Augustin-Verkäufer Dietmar Perny (9. 2. 1960–21. 3. 2017)
Der Lärm von Staubsaugern konnte Dietmar auf die Palme bringen, dagegen liebte er die Musik von Frank Zappa und galt als sehr belesen. Der Augustin-Verkäufer hatte nicht nur einen leicht verschrobenen Musikgeschmack, er führte selbst ein schräges Leben.
Foto: Mehmet Emir
Beim Augustin ist Dietmar genau vor 20 Jahren eingestiegen. Er zählte somit zu den am längsten tätigen Verkäufer_innen. Daneben besuchte er den Verein LOK – Leben ohne Krankenhaus, davon wussten wir, aber wir hatten nicht die geringste Ahnung, dass er dort seit 13 Jahren in der Buchhaltung maßgeblich mitarbeitete. Jener Dietmar, der sich hin und wieder in unserem Vertrieb ein wenig hat aufziehen lassen müssen, weil er es in kürzester Zeit schaffte, die Zeitungsexemplare zu zerknittern, galt im anderen Sozialprojekt wegen seiner Akribie als Vorzeigebuchhalter. Somit wurde uns erst post mortem klar, warum sich Dietmar regelmäßig nach der Finanzlage des Augustin erkundigte.

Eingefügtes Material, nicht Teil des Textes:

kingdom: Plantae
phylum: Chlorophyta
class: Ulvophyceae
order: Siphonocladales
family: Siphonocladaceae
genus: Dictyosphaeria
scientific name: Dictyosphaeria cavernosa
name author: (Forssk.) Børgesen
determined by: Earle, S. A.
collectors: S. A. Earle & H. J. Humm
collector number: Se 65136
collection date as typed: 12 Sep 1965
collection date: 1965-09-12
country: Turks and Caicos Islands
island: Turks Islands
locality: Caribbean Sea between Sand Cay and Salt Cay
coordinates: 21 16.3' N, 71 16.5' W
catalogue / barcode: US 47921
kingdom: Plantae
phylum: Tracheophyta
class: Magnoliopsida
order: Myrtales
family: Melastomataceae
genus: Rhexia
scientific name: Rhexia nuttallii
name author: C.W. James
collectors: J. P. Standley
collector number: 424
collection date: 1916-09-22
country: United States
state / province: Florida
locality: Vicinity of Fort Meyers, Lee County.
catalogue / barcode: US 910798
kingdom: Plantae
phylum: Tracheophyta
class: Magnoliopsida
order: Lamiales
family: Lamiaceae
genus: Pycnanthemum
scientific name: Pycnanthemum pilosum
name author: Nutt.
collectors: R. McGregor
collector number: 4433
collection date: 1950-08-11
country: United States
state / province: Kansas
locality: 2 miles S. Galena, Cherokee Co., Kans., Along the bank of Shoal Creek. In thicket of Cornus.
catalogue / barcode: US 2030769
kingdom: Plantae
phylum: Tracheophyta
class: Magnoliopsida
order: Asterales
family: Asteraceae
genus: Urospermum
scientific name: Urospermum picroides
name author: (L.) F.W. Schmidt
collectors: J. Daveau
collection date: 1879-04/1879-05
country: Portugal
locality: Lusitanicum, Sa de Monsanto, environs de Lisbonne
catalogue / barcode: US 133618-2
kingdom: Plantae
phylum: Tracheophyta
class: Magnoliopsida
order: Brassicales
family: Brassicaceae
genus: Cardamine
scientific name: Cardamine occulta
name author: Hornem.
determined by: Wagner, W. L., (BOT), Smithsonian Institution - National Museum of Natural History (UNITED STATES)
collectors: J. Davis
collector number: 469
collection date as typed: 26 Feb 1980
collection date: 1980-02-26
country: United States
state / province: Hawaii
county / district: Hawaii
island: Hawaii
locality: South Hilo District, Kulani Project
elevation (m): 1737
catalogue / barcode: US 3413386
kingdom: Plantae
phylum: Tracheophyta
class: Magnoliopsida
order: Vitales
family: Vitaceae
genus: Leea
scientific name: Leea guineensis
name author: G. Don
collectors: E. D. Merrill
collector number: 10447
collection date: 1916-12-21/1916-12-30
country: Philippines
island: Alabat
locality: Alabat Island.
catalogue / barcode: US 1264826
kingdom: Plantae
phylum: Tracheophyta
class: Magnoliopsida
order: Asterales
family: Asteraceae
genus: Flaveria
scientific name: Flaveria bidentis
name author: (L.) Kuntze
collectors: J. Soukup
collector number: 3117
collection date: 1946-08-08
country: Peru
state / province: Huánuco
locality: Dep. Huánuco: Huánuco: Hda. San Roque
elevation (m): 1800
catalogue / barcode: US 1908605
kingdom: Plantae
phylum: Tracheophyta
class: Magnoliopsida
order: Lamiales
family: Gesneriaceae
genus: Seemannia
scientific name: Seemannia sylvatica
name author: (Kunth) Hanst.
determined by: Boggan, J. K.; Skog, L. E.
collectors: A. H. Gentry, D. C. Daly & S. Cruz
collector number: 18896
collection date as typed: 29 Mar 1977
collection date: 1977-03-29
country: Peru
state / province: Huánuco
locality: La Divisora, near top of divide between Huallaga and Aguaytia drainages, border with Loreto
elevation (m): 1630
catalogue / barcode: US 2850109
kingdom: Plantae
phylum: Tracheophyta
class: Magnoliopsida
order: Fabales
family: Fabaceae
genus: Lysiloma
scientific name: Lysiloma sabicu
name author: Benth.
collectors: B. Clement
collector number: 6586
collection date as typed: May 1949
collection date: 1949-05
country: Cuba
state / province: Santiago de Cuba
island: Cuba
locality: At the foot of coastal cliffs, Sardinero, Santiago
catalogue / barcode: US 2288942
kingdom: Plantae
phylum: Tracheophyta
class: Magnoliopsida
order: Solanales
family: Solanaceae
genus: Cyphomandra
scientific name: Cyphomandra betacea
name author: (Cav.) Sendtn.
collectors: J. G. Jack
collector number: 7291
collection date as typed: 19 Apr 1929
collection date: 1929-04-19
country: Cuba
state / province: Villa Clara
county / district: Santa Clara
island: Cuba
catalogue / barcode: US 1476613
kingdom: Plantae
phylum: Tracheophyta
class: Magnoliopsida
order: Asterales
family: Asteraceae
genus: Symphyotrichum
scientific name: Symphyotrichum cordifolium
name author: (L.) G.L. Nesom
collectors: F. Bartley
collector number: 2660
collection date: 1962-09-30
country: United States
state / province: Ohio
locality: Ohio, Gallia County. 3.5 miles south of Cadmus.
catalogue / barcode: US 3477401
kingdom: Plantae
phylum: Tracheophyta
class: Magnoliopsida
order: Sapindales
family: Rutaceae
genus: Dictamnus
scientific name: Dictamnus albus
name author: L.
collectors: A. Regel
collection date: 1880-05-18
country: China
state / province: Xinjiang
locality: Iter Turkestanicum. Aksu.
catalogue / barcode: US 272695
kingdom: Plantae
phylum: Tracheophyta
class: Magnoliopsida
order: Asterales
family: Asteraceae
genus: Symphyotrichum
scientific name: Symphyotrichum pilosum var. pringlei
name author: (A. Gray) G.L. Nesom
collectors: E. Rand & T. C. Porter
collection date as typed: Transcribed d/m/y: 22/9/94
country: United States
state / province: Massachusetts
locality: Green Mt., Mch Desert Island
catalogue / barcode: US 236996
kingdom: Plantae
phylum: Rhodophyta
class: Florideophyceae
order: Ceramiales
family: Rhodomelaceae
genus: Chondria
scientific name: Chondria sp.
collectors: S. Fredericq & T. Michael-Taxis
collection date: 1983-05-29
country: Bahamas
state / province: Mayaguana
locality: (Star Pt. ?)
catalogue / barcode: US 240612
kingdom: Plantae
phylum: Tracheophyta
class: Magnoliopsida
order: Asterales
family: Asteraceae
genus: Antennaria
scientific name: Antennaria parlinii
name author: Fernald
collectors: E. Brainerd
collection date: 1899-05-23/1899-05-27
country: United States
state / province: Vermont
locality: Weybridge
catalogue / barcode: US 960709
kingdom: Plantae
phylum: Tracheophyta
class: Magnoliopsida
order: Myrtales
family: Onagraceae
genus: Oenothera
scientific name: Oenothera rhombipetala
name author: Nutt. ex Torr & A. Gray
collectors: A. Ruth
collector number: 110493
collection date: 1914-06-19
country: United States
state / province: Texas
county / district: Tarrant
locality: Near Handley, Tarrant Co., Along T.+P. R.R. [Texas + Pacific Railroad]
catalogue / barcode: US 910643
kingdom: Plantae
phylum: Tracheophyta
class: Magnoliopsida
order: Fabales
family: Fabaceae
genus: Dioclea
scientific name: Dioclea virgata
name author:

Zu seiner offensichtlichen Leidenschaft für Zahlen passte auch sein Sinn fürs Geschäft, wenn es sein musste: Dietmar gelang die Quadratur des Kreises, er schaffte es, auf Weihnachtsmärkten, wo ein Kolportage-Verbot herrscht, den Augustin anzubringen. Eine andere Aufgabe, die er sich stellte, wirkt im Vergleich zum Weihnachtsmarktverkauf wie ein Kinderspiel: Jeden 1. Mai, wenn die SPÖ-Granden traditionell auf die Bühne steigen, war Dietmar zur Stelle, um die Wiener SPÖ-Spitze mit dem Augustin zu versorgen.
An den übrigen Tagen im Jahr diente Dietmar dem Fußvolk. Er verkaufte in erster Linie bei der U-Bahn-Station Neubaugasse, beharrlich im Freiluftbereich, denn der passionierte Raucher hat den Zügen an der Tschick den Aufenthalt im wettergeschützten Stationsbereich, weil Nichtraucherzone, dezidiert vorgezogen. Probleme mit der Lunge brachten ihn schließlich auch ins Spital, das er unerwartet nicht mehr lebend verlassen konnte.
Dietmar möge jetzt fernab jeden Staubsaugerlärms die absolute Ruhe gefunden haben.